Out of 713 wallets analyzed:
- 87% were classified as low-risk (score 0–4)
- 58 wallets (≈8%) were medium-risk (score 5–9)
- Only 8 wallets (≈1.6%) were high-risk (score ≥10)
One wallet scored 28 due to a high transaction count and repeated trading pairs.
This demonstrates that the model is conservative and only flags accounts when multiple red flags are combined.
Risk Score Distribution


Graph-Based Risk Structures
Using NetworkX, transaction graphs revealed several laundering-like structures:
- Circular flows: NFT transfers that return to the sender
- Strongly Connected Components (SCCs): wallets forming closed mutual loops
- Star-shaped dispersal hubs: single wallet sending to multiple others
Wallets involved in these structures had risk scores 4.6× higher than average.

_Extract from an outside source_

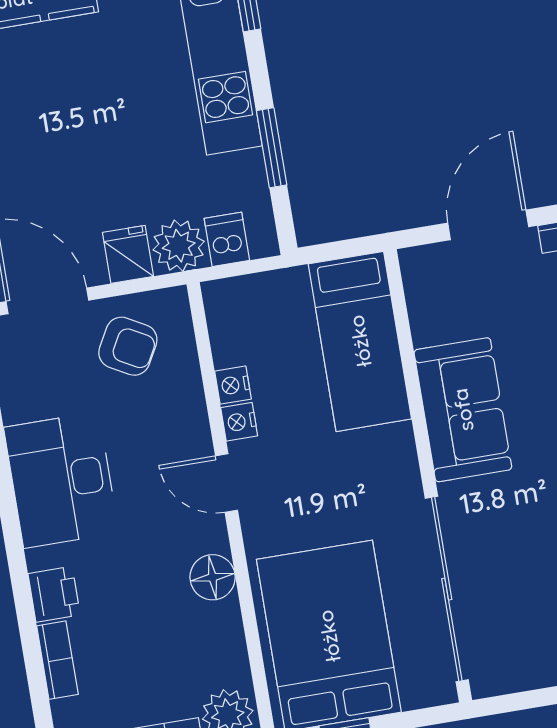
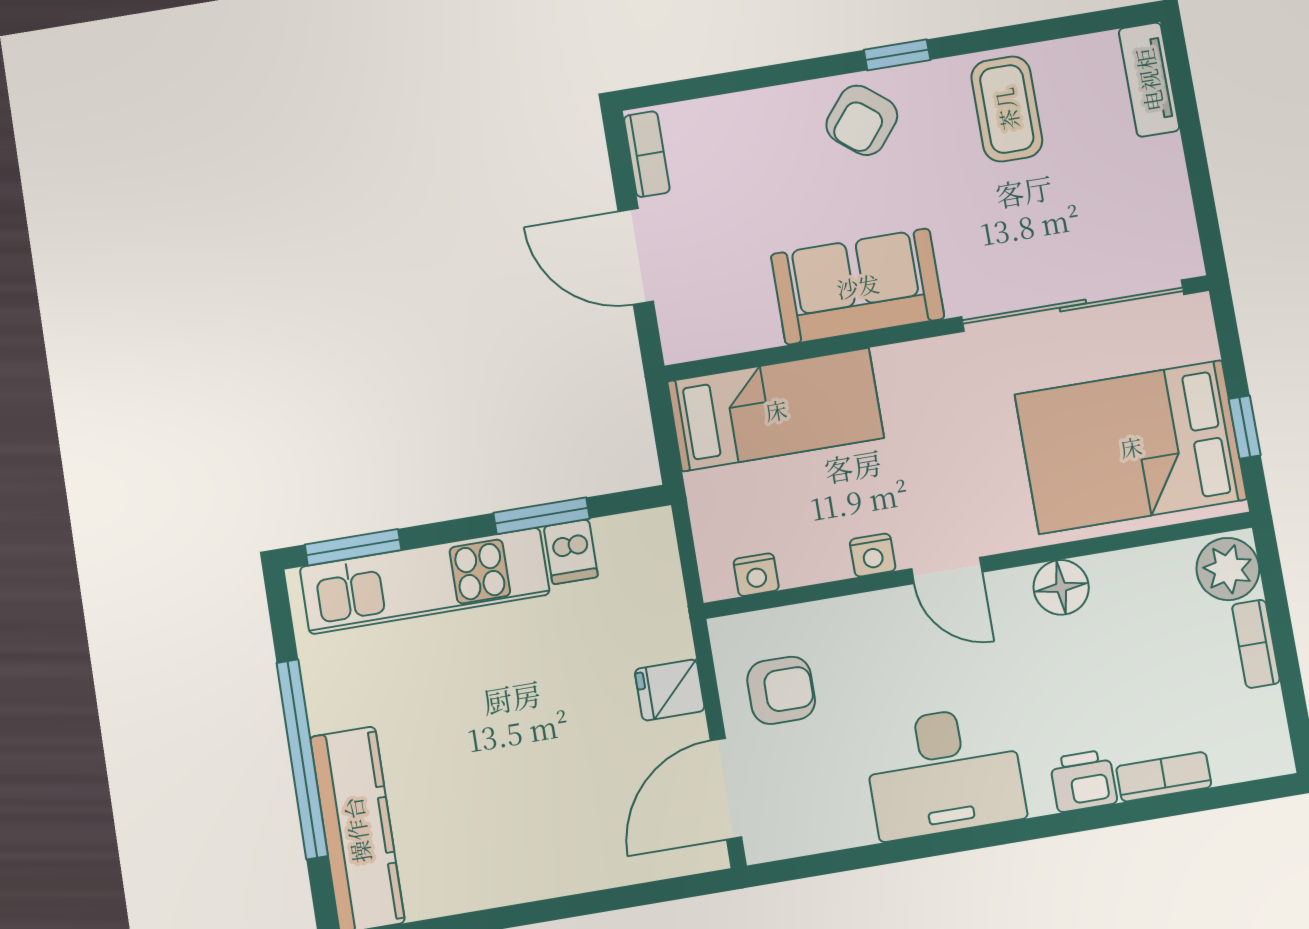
dishwasher: (227, 239) -> (571, 552), moved, turned -90
plant: (179, 246) -> (659, 628), removed
armchair: (128, 346) -> (781, 690), turned 61
nightstand: (233, 385) -> (756, 575), moved
door: (226, 483) -> (947, 570), hinge flipped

This confirms that transaction structure and behavior scoring reinforce each other.
Statistical Validation
Three statistical tests were applied to validate the risk scoring system:
- K-means Cluster Analysis
- Wallets were grouped based on behavioral features
- High-risk wallets fell into a distinct cluster with average score 9.07
- 100% of wallets with scores >10 were in this cluster
- Temporal Consistency Testing
- Data split into 3 time periods
- Average consistency across periods: only 5.6
- Suggests burst-like laundering activity, not long-term trading
- Simulated Expert Rating Correlation
- Manual scoring of top wallets compared to model outputs
- Achieved Pearson correlation of 0.96, showing strong agreement



These validation methods demonstrate that the scoring model is not arbitrary—it aligns with natural behavioral groupings, exposes time-bound laundering bursts, and approximates human expert judgment.